Most afternoons I hide in the curtained dark
re-watching The Wire to kill time.
Like a toffee in the mouth of a doleful boy,
noise dissolves to ‘Walk on By’ sung by my girl.
When I found her, her bathwater was red as childbirth,
a Bloody Mary staining her life’s end.

God’s cruel game began in the West End.
The DKNY fitting room was dark
and I was there with black jeans – a child
mourning her dead Jamaican dad. A knock halted time.
I opened the door to see a shy shop girl.
She asked to change the bulb, her cheeks boyish.

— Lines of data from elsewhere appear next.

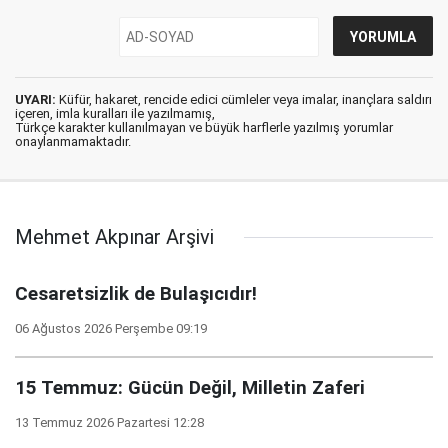
UYARI:
Küfür, hakaret, rencide edici cümleler veya imalar, inançlara saldırı
içeren, imla kuralları ile yazılmamış,
Türkçe karakter kullanılmayan ve büyük harflerle yazılmış yorumlar
onaylanmamaktadır.
Mehmet Akpınar Arşivi
Cesaretsizlik de Bulaşıcıdır!
06 Ağustos 2026 Perşembe 09:19
15 Temmuz: Gücün Değil, Milletin Zaferi
13 Temmuz 2026 Pazartesi 12:28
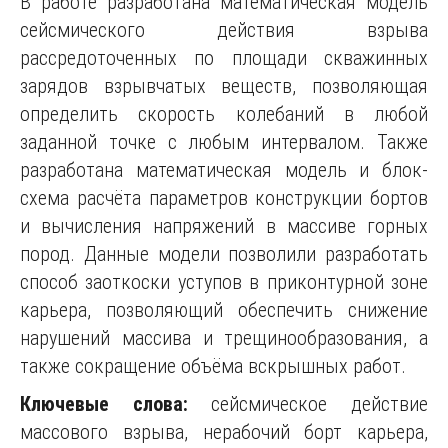
В работе разработана математическая модель
сейсмического действия взрыва
рассредоточенных по площади скважинных
зарядов взрывчатых веществ, позволяющая
определить скорость колебаний в любой
заданной точке с любым интервалом. Также
разработана математическая модель и блок-
схема расчёта параметров конструкции бортов
и вычисления напряжений в массиве горных
пород. Данные модели позволили разработать
способ заоткоски уступов в приконтурной зоне
карьера, позволяющий обеспечить снижение
нарушений массива и трещинообразования, а
также сокращение объёма вскрышных работ.
Ключевые слова:
сейсмическое действие
массового взрыва, нерабочий борт карьера,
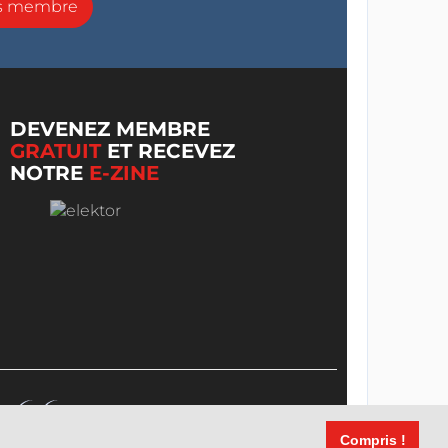
ns membre
DEVENEZ MEMBRE
GRATUIT
ET RECEVEZ
NOTRE
E-ZINE
Compris !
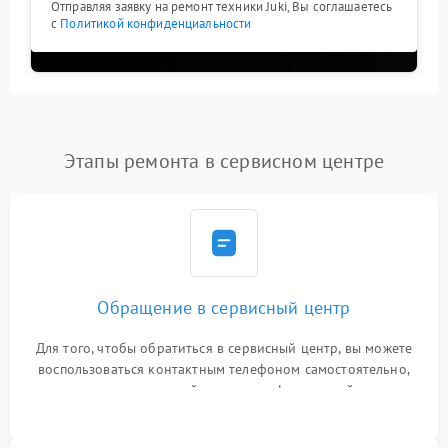
Отправляя заявку на ремонт техники Juki, Вы соглашаетесь
с
Политикой конфиденциальности
Этапы ремонта в сервисном центре
Обращение в сервисный центр
Для того, чтобы обратиться в сервисный центр, вы можете
воспользоваться контактным телефоном самостоятельно,
или оставить свой номер телефона на сайте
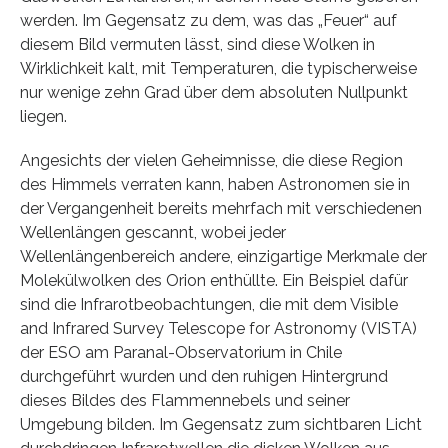
werden. Im Gegensatz zu dem, was das „Feuer“ auf
diesem Bild vermuten lässt, sind diese Wolken in
Wirklichkeit kalt, mit Temperaturen, die typischerweise
nur wenige zehn Grad über dem absoluten Nullpunkt
liegen.
Angesichts der vielen Geheimnisse, die diese Region
des Himmels verraten kann, haben Astronomen sie in
der Vergangenheit bereits mehrfach mit verschiedenen
Wellenlängen gescannt, wobei jeder
Wellenlängenbereich andere, einzigartige Merkmale der
Molekülwolken des Orion enthüllte. Ein Beispiel dafür
sind die Infrarotbeobachtungen, die mit dem Visible
and Infrared Survey Telescope for Astronomy (VISTA)
der ESO am Paranal-Observatorium in Chile
durchgeführt wurden und den ruhigen Hintergrund
dieses Bildes des Flammennebels und seiner
Umgebung bilden. Im Gegensatz zum sichtbaren Licht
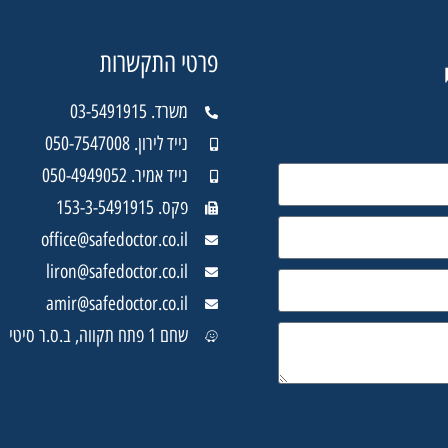
פרטי התקשרות
משרד. 03-5491915
נייד לירון. 050-7547008
נייד אמיר. 050-4949052
פקס. 153-3-5491915
office@safedoctor.co.il
liron@safedoctor.co.il
amir@safedoctor.co.il
שחם 1 פתח תקווה, ב.ס.ר סיטי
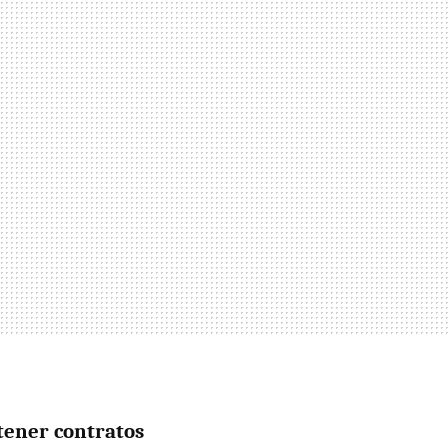
tener contratos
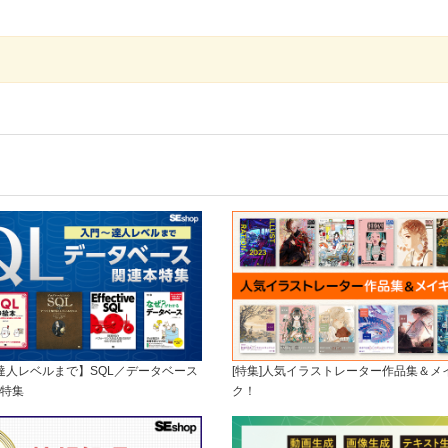
～達人レベルまで】SQL／データベース
[特集]人気イラストレーター作品集＆メ
特集
ク！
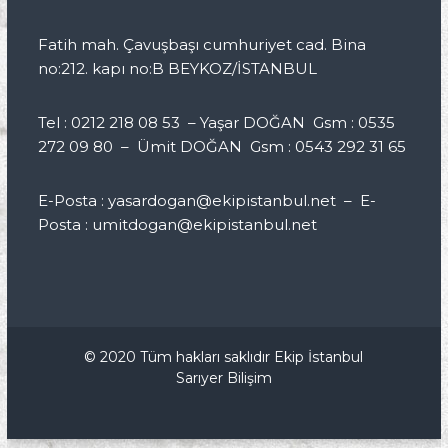
Fatih mah. Çavuşbaşı cumhuriyet cad. Bina
no:212. kapı no:B BEYKOZ/İSTANBUL
Tel : 0212 218 08 53 – Yaşar DOĞAN Gsm : 0535
272 09 80 – Ümit DOĞAN Gsm : 0543 292 31 65
E-Posta : yasardogan@ekipistanbul.net – E-
Posta : umitdogan@ekipistanbul.net
© 2020 Tüm hakları saklıdır Ekip İstanbul
Sarıyer Bilişim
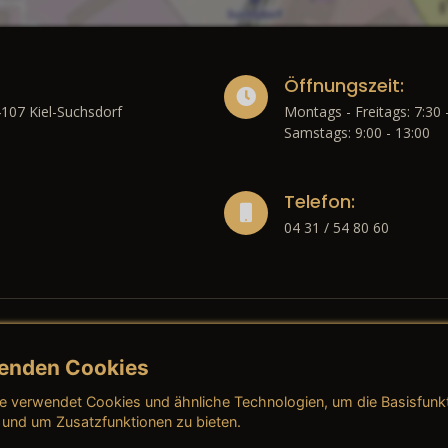
Öffnungszeit:
4107 Kiel-Suchsdorf
Montags - Freitags: 7:30 
Samstags: 9:00 - 13:00
Telefon:
04 31 / 54 80 60
enden Cookies
liches
e verwendet Cookies und ähnliche Technologien, um die Basisfunk
ressum
→ AGB (Neuwagen)
→ 
 und um Zusatzfunktionen zu bieten.
nschutzerklärung
→ AGB (Gebrauchtwagen)
→ 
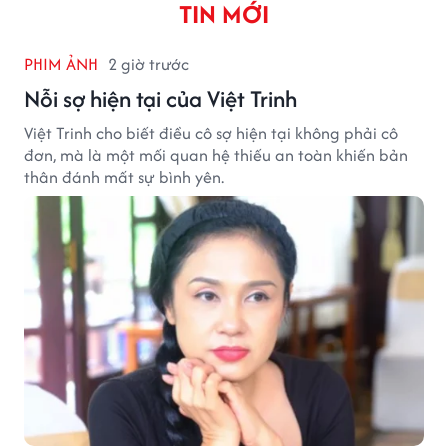
TIN MỚI
PHIM ẢNH
2 giờ trước
Nỗi sợ hiện tại của Việt Trinh
Việt Trinh cho biết điều cô sợ hiện tại không phải cô
đơn, mà là một mối quan hệ thiếu an toàn khiến bản
thân đánh mất sự bình yên.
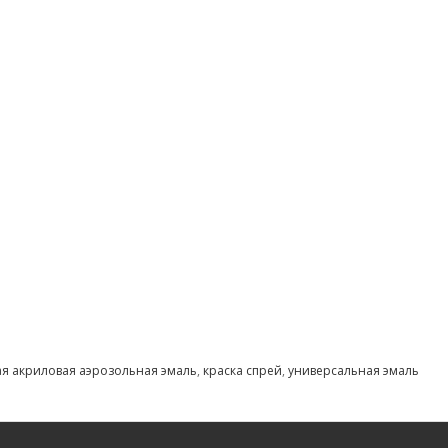
я акриловая аэрозольная эмаль
,
краска спрей
,
универсальная эмаль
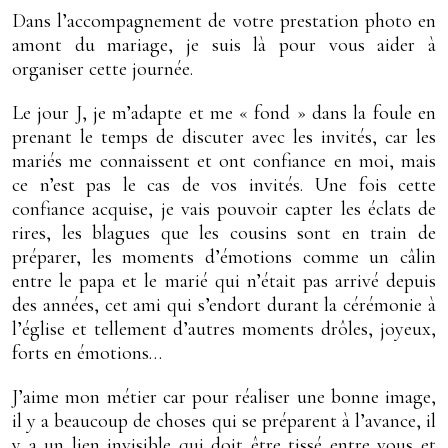
Dans l’accompagnement de votre prestation photo en
amont du mariage, je suis là pour vous aider à
organiser cette journée.
Le jour J, je m’adapte et me « fond » dans la foule en
prenant le temps de discuter avec les invités, car les
mariés me connaissent et ont confiance en moi, mais
ce n’est pas le cas de vos invités. Une fois cette
confiance acquise, je vais pouvoir capter les éclats de
rires, les blagues que les cousins sont en train de
préparer, les moments d’émotions comme un câlin
entre le papa et le marié qui n’était pas arrivé depuis
des années, cet ami qui s’endort durant la cérémonie à
l’église et tellement d’autres moments drôles, joyeux,
forts en émotions…
J’aime mon métier car pour réaliser une bonne image,
il y a beaucoup de choses qui se préparent à l’avance, il
y a un lien invisible qui doit être tissé entre vous et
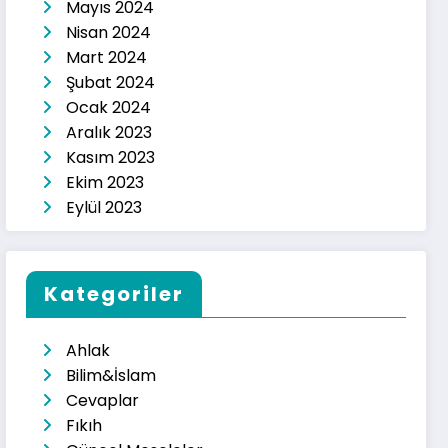
Mayıs 2024
Nisan 2024
Mart 2024
Şubat 2024
Ocak 2024
Aralık 2023
Kasım 2023
Ekim 2023
Eylül 2023
Kategoriler
Ahlak
Bilim&İslam
Cevaplar
Fıkıh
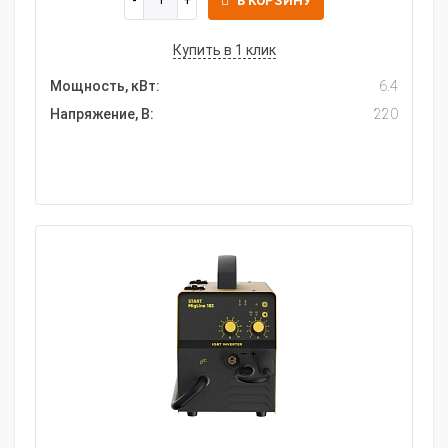
В КОРЗИНУ
Купить в 1 клик
Мощность, кВт:
6.4
Напряжение, В:
220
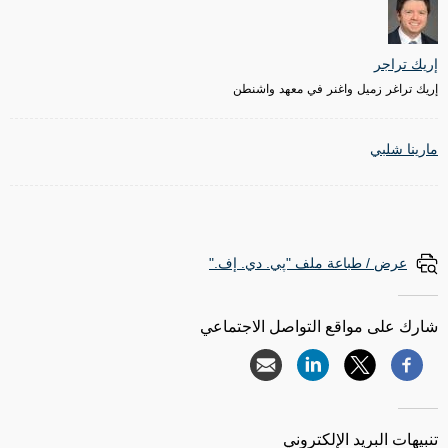
إريك تراجر
إريك تراغر زميل واغنر في معهد واشنطن
مارينا شلبي
عرض / طباعة ملف "پي. دي. إف."
شارك على مواقع التواصل الاجتماعي
تنبيهات البريد الإلكتروني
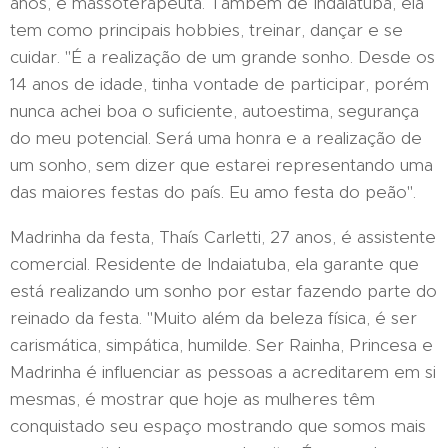
anos, é massoterapeuta. Também de Indaiatuba, ela
tem como principais hobbies, treinar, dançar e se
cuidar. "É a realização de um grande sonho. Desde os
14 anos de idade, tinha vontade de participar, porém
nunca achei boa o suficiente, autoestima, segurança
do meu potencial. Será uma honra e a realização de
um sonho, sem dizer que estarei representando uma
das maiores festas do país. Eu amo festa do peão".
Madrinha da festa, Thaís Carletti, 27 anos, é assistente
comercial. Residente de Indaiatuba, ela garante que
está realizando um sonho por estar fazendo parte do
reinado da festa. "Muito além da beleza física, é ser
carismática, simpática, humilde. Ser Rainha, Princesa e
Madrinha é influenciar as pessoas a acreditarem em si
mesmas, é mostrar que hoje as mulheres têm
conquistado seu espaço mostrando que somos mais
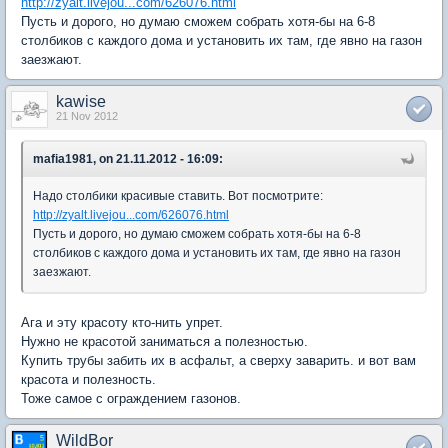
http://zyalt.livejou...com/626076.html
Пусть и дорого, но думаю сможем собрать хотя-бы на 6-8
столбиков с каждого дома и установить их там, где явно на газон
заезжают.
kawise
21 Nov 2012
mafia1981, on 21.11.2012 - 16:09:
Надо столбики красивые ставить. Вот посмотрите:
http://zyalt.livejou...com/626076.html
Пусть и дорого, но думаю сможем собрать хотя-бы на 6-8
столбиков с каждого дома и установить их там, где явно на газон
заезжают.
Ага и эту красоту кто-нить упрет.
Нужно не красотой заниматься а полезностью.
Купить трубы забить их в асфальт, а сверху заварить. и вот вам
красота и полезность.
Тоже самое с ограждением газонов.
WildBor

Her accent? Cape Town. Her freckles? Oh boy!
Her badge said Sabrina. That night in Crouch End
we laughed and sank shots. A week later, like schoolgirls,
we snuggled up and watched Luther in the dark.
Sunday nights were our enchanted ice-cream time.
I’d watch her sleep while scenes from my childhood

churned my gut. I knew I was being childish
but her Cape Town accent recalled school’s skinhead boys
and PW Botha – his voice the vile sound of apartheid time.
When our first kiss came to its sweet, breathy end
hate invaded my lungs and made the world feel dark.
I tried to talk about it but I’m a reticent girl;

I clammed up and Sabrina became a good-time girl
who held each Bloody Mary like a newborn child.
‘It's my accent?’ she’d ask in our bedroom’s dark,
‘No!’ I’d snap and she’d run to one of her Tinder boys.
We decided to elope one June weekend,
our hearts cartoon bombs ticking, ticking time.

During anaesthetists’ dark, empty time,
the sound of Sabrina’s, ‘Walk on By’ hugs me like a child.
She’s still my buoy, my girl, my wife: her voice endless.